Friday, February 15, 2008

LOSING YOUR PLACE

Today's post concerns an ethical and/or systems question. Jon received an email from an author who sent us his partial several months ago. (OK, I admit it; we're behind in our reading.) The author said he was simply checking on the status of the project. Jon responded that, yes, we'd received the partial and that Jon would be getting to it within the next few weeks. The author wrote back saying that he's continued to work on the chapters and now has a "much improved" package. "Can I keep my place in the reading pile if I send you the rewritten package?" he asked.

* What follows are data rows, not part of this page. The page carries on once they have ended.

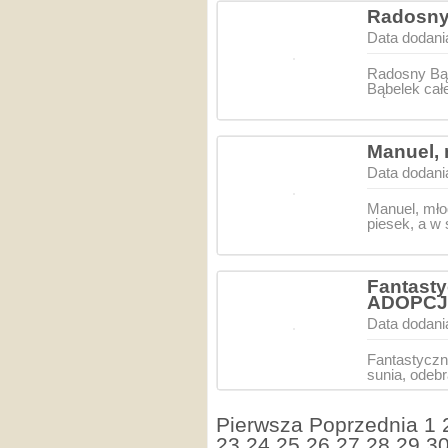
Radosny 
Data dodani
Radosny Bąb
Bąbelek cał
Manuel, 
Data dodani
Manuel, młod
piesek, a w
Fantasty
ADOPC
Data dodani
Fantastyczn
sunia, odeb
Pierwsza
Poprzednia
1
23
24
25
26
27
28
29
3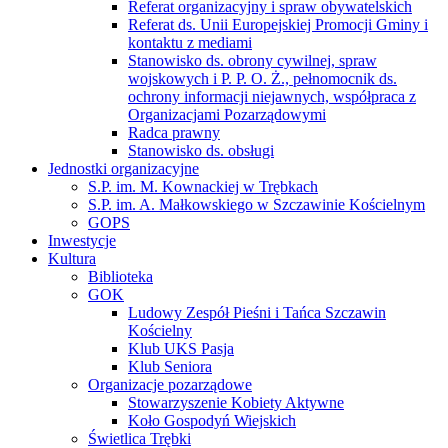
Referat organizacyjny i spraw obywatelskich
Referat ds. Unii Europejskiej Promocji Gminy i
kontaktu z mediami
Stanowisko ds. obrony cywilnej, spraw
wojskowych i P. P. O. Ż., pełnomocnik ds.
ochrony informacji niejawnych, współpraca z
Organizacjami Pozarządowymi
Radca prawny
Stanowisko ds. obsługi
Jednostki organizacyjne
S.P. im. M. Kownackiej w Trębkach
S.P. im. A. Małkowskiego w Szczawinie Kościelnym
GOPS
Inwestycje
Kultura
Biblioteka
GOK
Ludowy Zespół Pieśni i Tańca Szczawin
Kościelny
Klub UKS Pasja
Klub Seniora
Organizacje pozarządowe
Stowarzyszenie Kobiety Aktywne
Koło Gospodyń Wiejskich
Świetlica Trębki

This is a first for us, and, frankly we're boggled by the request. On the one hand, I can understand why the author wants us to get rid of the old, as-yet-unread package, and to read the new, improved version. On the other hand, it creates a mess on this end. At any given time we're juggling between 30 and 50 partials, (not to mention manuscripts and queries), trying to read them in order of their receipt. If we tell this author to send his new stuff and that we'll save his place in the reading pile, we're suddenly responsible for a lot more work. First, we have to find his chapters and flag that package with a note to ignore--no biggie. The deal-breaker is that in order to save the author's place, we have to keep an eagle eye out for the NEW package which would be troublesome. We get lots of packages each day. When the new package arrives, we need to put it in the place we promised to reserve. Worse, if we let this author do this, we have to let every author do this if they want. It's time to set a precedent. I have nightmares of us flagging and searching and missing and jumbling and panicking and tearing our hair and sobbing into the night! (Well, maybe not sobbing into the night and Jon has no hair to pull anyway, but you get my drift.)

So Jon set a precedent. He told the author that he's welcome to send the new package. Then he told him that, in so doing, he would lose his place in the reading pile. As far as our systems go, this was the sensible answer. But, was it the ethical thing to do? We'd love to hear your comments.

1 comment:

Anonymous said...

I definitely think it was the right thing for you to do; the fact that you're letting him resubmit his materials is nice enough. Plus, I think being placed at the back of the line is a fair price for the writer to pay if, in the end, he gets the opportunity for his newly revised/best work to be read by you.